Le Bread and Puppet Theater de Peter Schumann s’inspire également du folklore, travaillant avec des grandes poupées, des marionnettes géantes, des sculptures manœuvrées par des acteurs, redonnant à l’événement scénique sa signification communautaire, quasi « religieuse ». S’unissent ici l’esprit du bouffon à la recherche de la vérité, l’idée d’animation de la nature et de la matière et le rêve d’une enfance du théâtre retrouvée.

La renaissance du théâtre de rue

Le legs des comédiens ambulants semble avoir été transmis aujourd’hui au théâtre dit « de rue ». Cette dénomination contient déjà l’idée de déplacement qui devient un élément intrinsèque de la poétique de ces nouveaux saltimbanques. Au début du XXe siècle déjà, dans son exaltation de la ville et de la vie urbaine, le mouvement futuriste avait opposé l’irruption de la vie urbaine sur la scène aux salles fermées du théâtre bourgeois. On retrouve ce mélange entre espaces théâtral et urbain (qui trouvait une correspondance dans les personnages mécaniques ou dans les objets/personnages) dans les spectacles de rue contemporains de compagnies comme Els Comediants, La Fura dels Baus, Royal de Luxe (Le Géant) ou Générik Vapeur, qui envahissent les rues avec leurs corps métamorphosés par des objets et des costumes grotesques, dans de véritables « assauts urbains ».

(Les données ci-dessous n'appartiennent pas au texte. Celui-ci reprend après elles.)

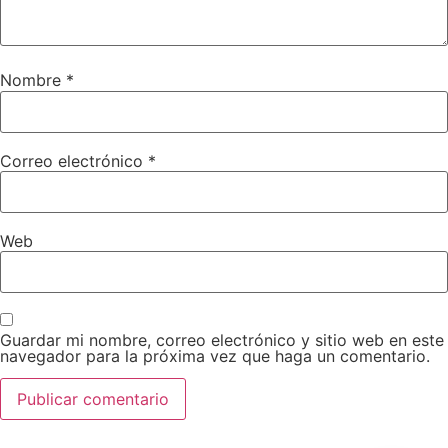
Nombre
*
Correo electrónico
*
Web
Guardar mi nombre, correo electrónico y sitio web en este
navegador para la próxima vez que haga un comentario.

Une forme particulière de théâtre de rue, mêlant la tradition de la fête et le happening, est celui des Mascheramenti urbani (Déguisements urbains) des Sartori où le savoir traditionnel et familial dans la fabrication des masques est exploité pour métamorphoser toute une cité, une de leurs performances consistant par exemple à recouvrir avec des kilomètres de fils en fibre acrylique colorée de très grands espaces comme la place Saint-Marc, le Maschio Angioino à Naples ou la place Stanislas à Nancy. Quand il n’est pas prétexte à des mises en scène simplistes et hâtives, le théâtre de rue apparaît aujourd’hui comme un choix radical qui porte déjà en lui une poétique. Comme l’écrit par provocation le metteur en scène, écrivain et marionnettiste Guido Ceronetti, « celui qui a connu le spectacle de rue ne devrait pas perdre son temps dans les théâtres fermés ». Il intègre en effet en lui tout ce qui lui est extérieur.

Bibliographie

  • Bergonzini Renato, Cesare Maletti, and Beppe Zagaglia. Burattini e burattinai. Modena: Mundici e Zanetti, 1980.
  • “La marionnette dans la rue”. Puck. No. 12. Charleville-Mézières: Éditions de l’Institut international de la marionnette, 1999.